> [Exercise prompt]
In full and without change, transcribe the records below.

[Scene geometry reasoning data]
::::

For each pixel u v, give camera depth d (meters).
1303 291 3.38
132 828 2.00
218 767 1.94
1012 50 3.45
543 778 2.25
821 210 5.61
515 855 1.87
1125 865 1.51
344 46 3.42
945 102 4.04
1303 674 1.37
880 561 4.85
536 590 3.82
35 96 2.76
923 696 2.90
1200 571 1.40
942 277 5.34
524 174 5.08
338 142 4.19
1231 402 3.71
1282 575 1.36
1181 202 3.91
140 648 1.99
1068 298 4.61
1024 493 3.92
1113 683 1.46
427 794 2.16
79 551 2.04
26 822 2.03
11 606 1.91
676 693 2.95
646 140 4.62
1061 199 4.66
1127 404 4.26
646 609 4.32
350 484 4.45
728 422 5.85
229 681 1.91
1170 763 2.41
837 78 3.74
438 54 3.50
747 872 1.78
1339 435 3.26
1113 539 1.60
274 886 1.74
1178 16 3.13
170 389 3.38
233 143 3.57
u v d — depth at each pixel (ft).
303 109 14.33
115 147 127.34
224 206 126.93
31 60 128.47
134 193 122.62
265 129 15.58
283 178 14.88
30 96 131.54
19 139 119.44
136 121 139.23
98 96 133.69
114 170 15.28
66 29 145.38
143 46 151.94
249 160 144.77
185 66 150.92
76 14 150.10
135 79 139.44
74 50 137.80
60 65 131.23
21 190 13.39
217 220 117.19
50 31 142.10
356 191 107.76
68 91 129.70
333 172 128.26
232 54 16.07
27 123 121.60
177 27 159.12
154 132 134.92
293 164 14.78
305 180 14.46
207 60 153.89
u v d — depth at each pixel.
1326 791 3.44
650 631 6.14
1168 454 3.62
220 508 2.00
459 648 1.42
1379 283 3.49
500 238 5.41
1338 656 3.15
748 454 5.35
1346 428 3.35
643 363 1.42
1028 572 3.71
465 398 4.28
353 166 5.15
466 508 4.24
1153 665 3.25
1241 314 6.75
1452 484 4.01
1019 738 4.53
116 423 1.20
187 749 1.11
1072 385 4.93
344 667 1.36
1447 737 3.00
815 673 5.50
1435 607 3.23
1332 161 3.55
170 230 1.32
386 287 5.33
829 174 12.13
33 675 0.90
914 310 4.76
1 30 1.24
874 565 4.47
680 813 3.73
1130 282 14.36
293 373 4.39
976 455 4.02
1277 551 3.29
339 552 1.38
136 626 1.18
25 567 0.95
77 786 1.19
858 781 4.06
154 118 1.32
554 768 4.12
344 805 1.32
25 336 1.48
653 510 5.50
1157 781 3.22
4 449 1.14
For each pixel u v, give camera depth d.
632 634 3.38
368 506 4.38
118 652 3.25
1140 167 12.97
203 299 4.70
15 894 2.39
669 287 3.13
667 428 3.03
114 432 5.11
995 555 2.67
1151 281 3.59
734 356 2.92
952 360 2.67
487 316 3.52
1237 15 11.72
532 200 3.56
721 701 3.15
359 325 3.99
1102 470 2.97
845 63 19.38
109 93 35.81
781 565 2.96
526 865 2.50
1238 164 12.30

::::

> [Answer box]
For each pixel u v, give camera depth d (meters).
1303 291 3.38
132 828 2.00
218 767 1.94
1012 50 3.45
543 778 2.25
821 210 5.61
515 855 1.87
1125 865 1.51
344 46 3.42
945 102 4.04
1303 674 1.37
880 561 4.85
536 590 3.82
35 96 2.76
923 696 2.90
1200 571 1.40
942 277 5.34
524 174 5.08
338 142 4.19
1231 402 3.71
1282 575 1.36
1181 202 3.91
140 648 1.99
1068 298 4.61
1024 493 3.92
1113 683 1.46
427 794 2.16
79 551 2.04
26 822 2.03
11 606 1.91
676 693 2.95
646 140 4.62
1061 199 4.66
1127 404 4.26
646 609 4.32
350 484 4.45
728 422 5.85
229 681 1.91
1170 763 2.41
837 78 3.74
438 54 3.50
747 872 1.78
1339 435 3.26
1113 539 1.60
274 886 1.74
1178 16 3.13
170 389 3.38
233 143 3.57
u v d — depth at each pixel (ft).
303 109 14.33
115 147 127.34
224 206 126.93
31 60 128.47
134 193 122.62
265 129 15.58
283 178 14.88
30 96 131.54
19 139 119.44
136 121 139.23
98 96 133.69
114 170 15.28
66 29 145.38
143 46 151.94
249 160 144.77
185 66 150.92
76 14 150.10
135 79 139.44
74 50 137.80
60 65 131.23
21 190 13.39
217 220 117.19
50 31 142.10
356 191 107.76
68 91 129.70
333 172 128.26
232 54 16.07
27 123 121.60
177 27 159.12
154 132 134.92
293 164 14.78
305 180 14.46
207 60 153.89
u v d — depth at each pixel.
1326 791 3.44
650 631 6.14
1168 454 3.62
220 508 2.00
459 648 1.42
1379 283 3.49
500 238 5.41
1338 656 3.15
748 454 5.35
1346 428 3.35
643 363 1.42
1028 572 3.71
465 398 4.28
353 166 5.15
466 508 4.24
1153 665 3.25
1241 314 6.75
1452 484 4.01
1019 738 4.53
116 423 1.20
187 749 1.11
1072 385 4.93
344 667 1.36
1447 737 3.00
815 673 5.50
1435 607 3.23
1332 161 3.55
170 230 1.32
386 287 5.33
829 174 12.13
33 675 0.90
914 310 4.76
1 30 1.24
874 565 4.47
680 813 3.73
1130 282 14.36
293 373 4.39
976 455 4.02
1277 551 3.29
339 552 1.38
136 626 1.18
25 567 0.95
77 786 1.19
858 781 4.06
154 118 1.32
554 768 4.12
344 805 1.32
25 336 1.48
653 510 5.50
1157 781 3.22
4 449 1.14
For each pixel u v, give camera depth d.
632 634 3.38
368 506 4.38
118 652 3.25
1140 167 12.97
203 299 4.70
15 894 2.39
669 287 3.13
667 428 3.03
114 432 5.11
995 555 2.67
1151 281 3.59
734 356 2.92
952 360 2.67
487 316 3.52
1237 15 11.72
532 200 3.56
721 701 3.15
359 325 3.99
1102 470 2.97
845 63 19.38
109 93 35.81
781 565 2.96
526 865 2.50
1238 164 12.30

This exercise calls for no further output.